**Problem statement:** Could you write out the rows starting at the line that contains "Reading right to" and ending at the line that contains "True or false: Leicestershire", switching "chart" to "graph" and changing nothing else? Leave the pictures out.
Record set START
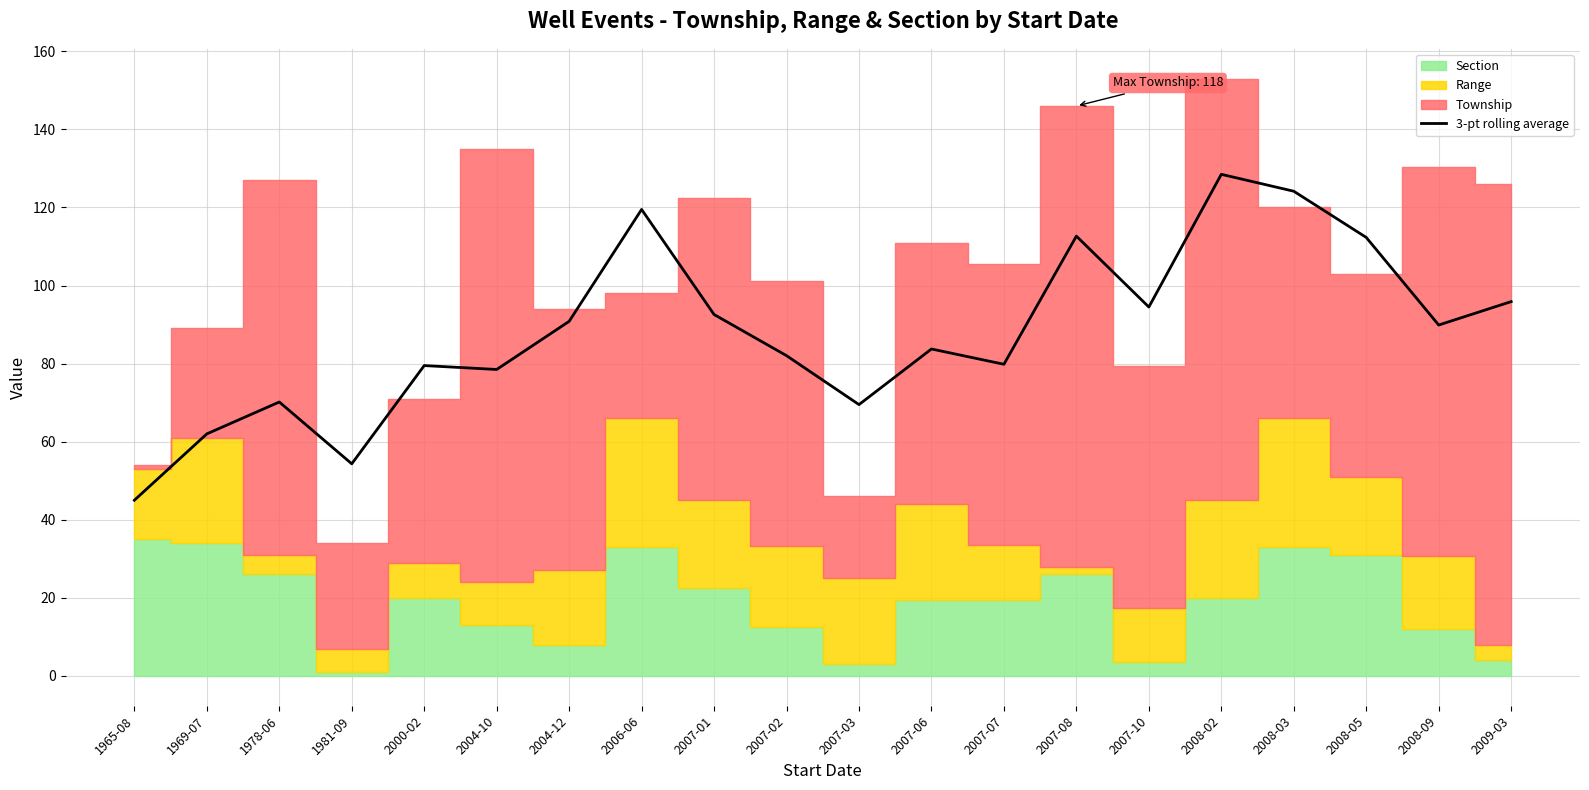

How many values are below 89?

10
Record set END
Record set START
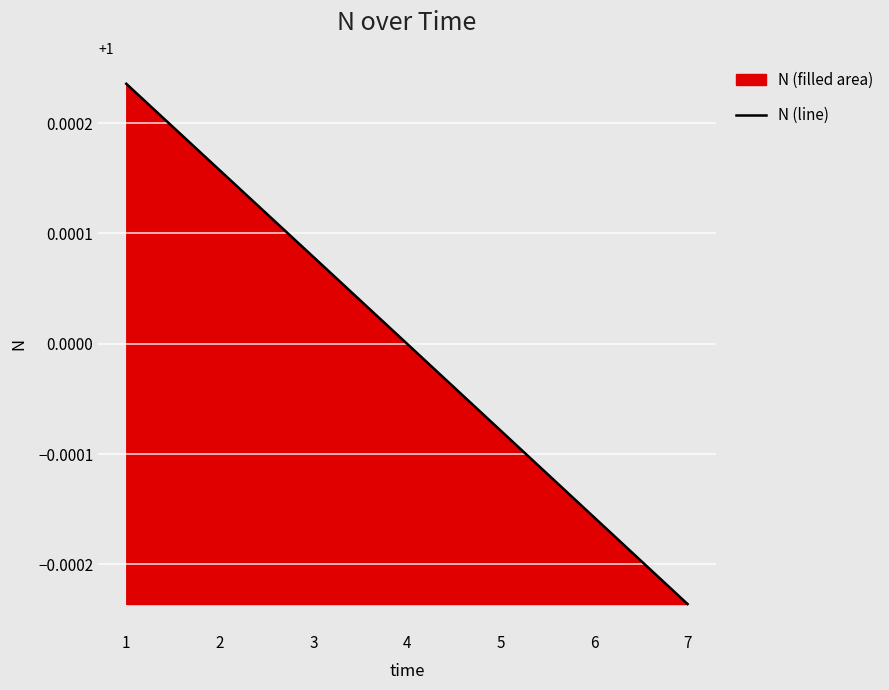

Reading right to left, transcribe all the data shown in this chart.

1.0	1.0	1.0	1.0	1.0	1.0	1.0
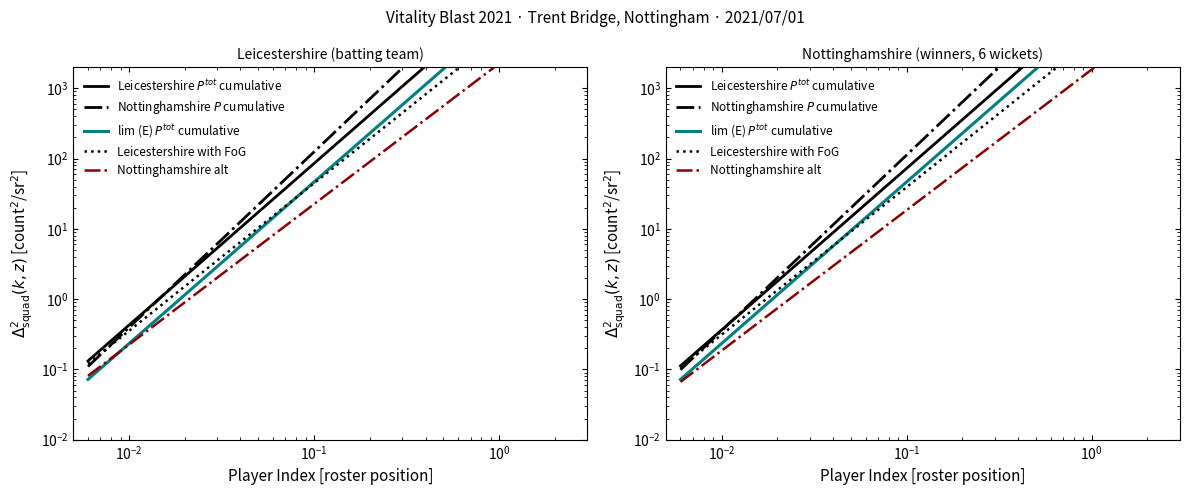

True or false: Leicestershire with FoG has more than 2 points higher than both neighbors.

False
Record set END
Record set START
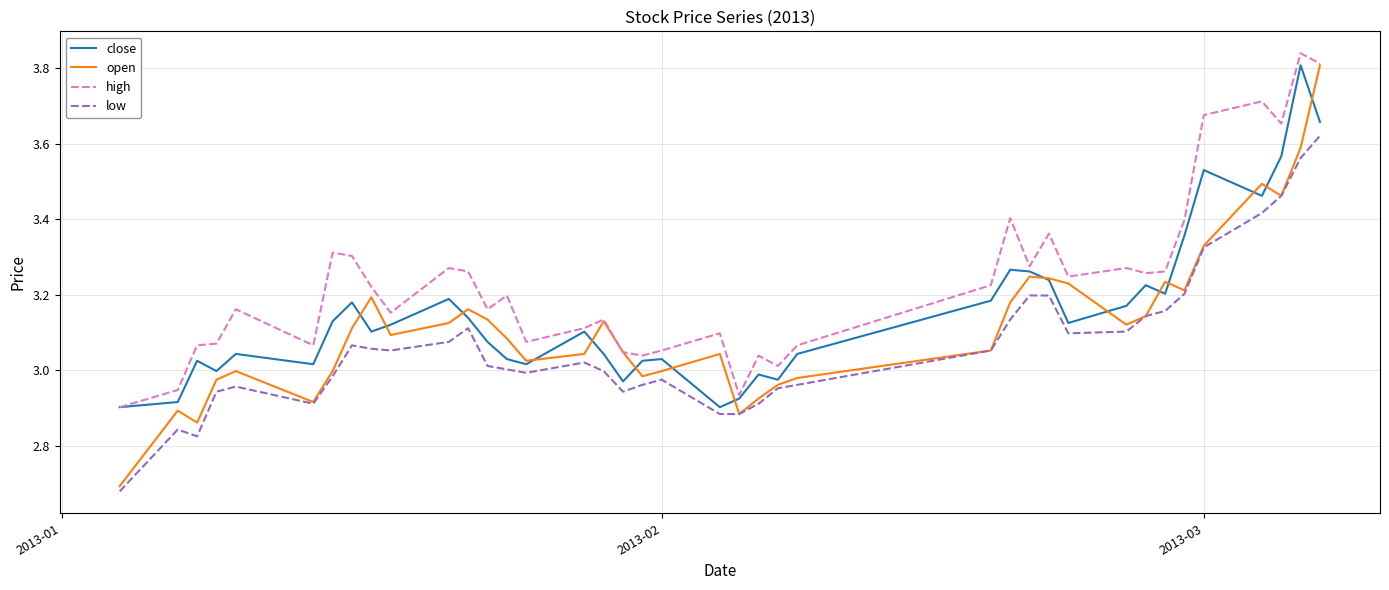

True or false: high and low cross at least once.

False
Record set END
**Written answer:**
Reading right to left, transcribe all the data shown in this graph.

1.0	1.0	1.0	1.0	1.0	1.0	1.0

True or false: Leicestershire with FoG has more than 2 points higher than both neighbors.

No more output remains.